The anthropocene is a hot topic, it suggests that human disturbance on planetary systems has caused us to enter a new environmental or geological epoch. Authors such as Bill Ruddimann suggest that human interference particularly on methane and CO2 levels stretches back 8000 years, far beyond the current school of thought that dramatic changes only occurred with the advent of fossil fuel. Issues lie in the dating of the anthropocene, and whether as with previous Geological Eras it requires a ‘Golden Spike’ in the stratigraphic record. Some argue that this should be 1945-1964 with the atomic bomb (Marshall et al 2007), the rising of CO2 beyond background levels associated with the Industrial Revolution in 1850 (Steffon et al 2007), or further back dependent on the expansion of domestication, agriculture and forest clearing (Ruddimann 2013)

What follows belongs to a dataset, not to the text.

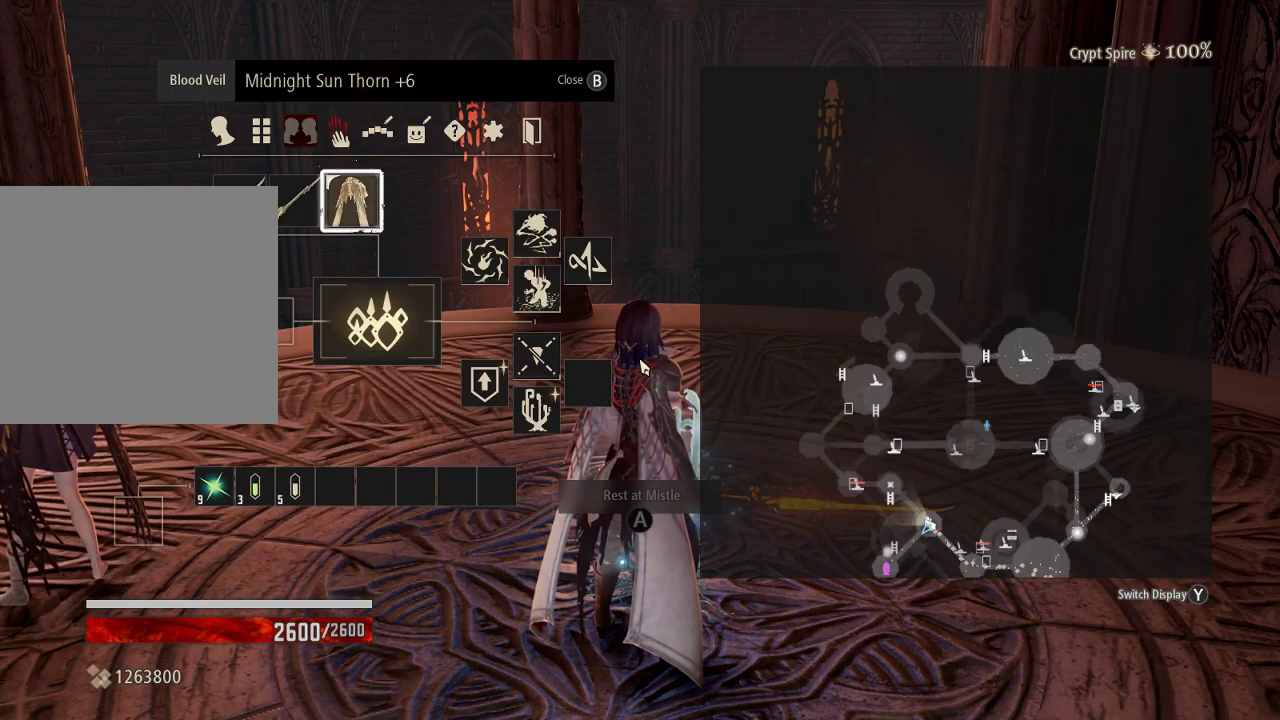
{"buttons": [], "left_stick": "center", "right_stick": "center", "events": [[67, "DPAD_UP", "up"], [167, "DPAD_UP", "down"], [267, "DPAD_UP", "up"], [400, "DPAD_LEFT", "down"], [500, "DPAD_LEFT", "up"]]}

With so many questions surrounding the idea of the anthropocene, a working group has evolved to solve some, little attention is paid to the consequences of conclusions. In terms of the climate change 'debate' two issues emerge. One of the biggest hindrances to global decarbonisation is historical emissions, suggesting those countries, such as the UK that developed earlier, should decarbonize further and pay more for others to do so. The primary barrier to effective talks in Kyoto was the refusal of developing nations to pay for the historical emissions of developed countries thus denying themselves similar opportunities. Article 3 of the UNFCC states that disparate historical emissions call for differentiated responsibilities in climate protection (UN 1992). Numerous authors have argued that this is the fairest way to divvy up mitigation costs (e.g. Neumayer 2000, Gosseries 2006). It became known as the ‘Brazilian Proposal’ as Brazil argued the inequality in Kyoto. Neumayer concludes that these issues are not static, and indeed by delving further into historical emissions, from early land clearance, this throws an idea debated since the early 90s into chaos. If, as Ruddiman (Submitted) says, there is deviation from our closest interglacial analogue (S19) at 245ppm some 7-6 thousand years ago who lays claim to these emissions? No states where formed, many societies were still semi-nomadic and went on to spawn cultures in other lands. A successful dating of the Anthropocene could throw a further spanner into a debate that is already a plumber’s convention. Giving developed nations a considerable rebuttal to the idea that they should pay more.
The second consequence is the weight it could give to pessimistic arguments. If indeed you claim that human civilisation is unable to live in symbiosis with nature at all, what incentive is there to pay now to reduce emissions? Even if you reduce modern society to the Stone Age we would still have drastic consequences on the way the world works. This would cause even further delay in policy action by adding another perspective to an already infinite debate.
Whilst as student I find the idea of the anthropocene fascinating more attention needs to be paid to the potential consequences of definitions, and thinking not solely from a scientific perspective. Science exists to provide technical understanding of processes and should not be prescriptive to policy (Morecroft et al 2014), but scientists must always be of the wide-range of impacts their work can have outside the academic realm.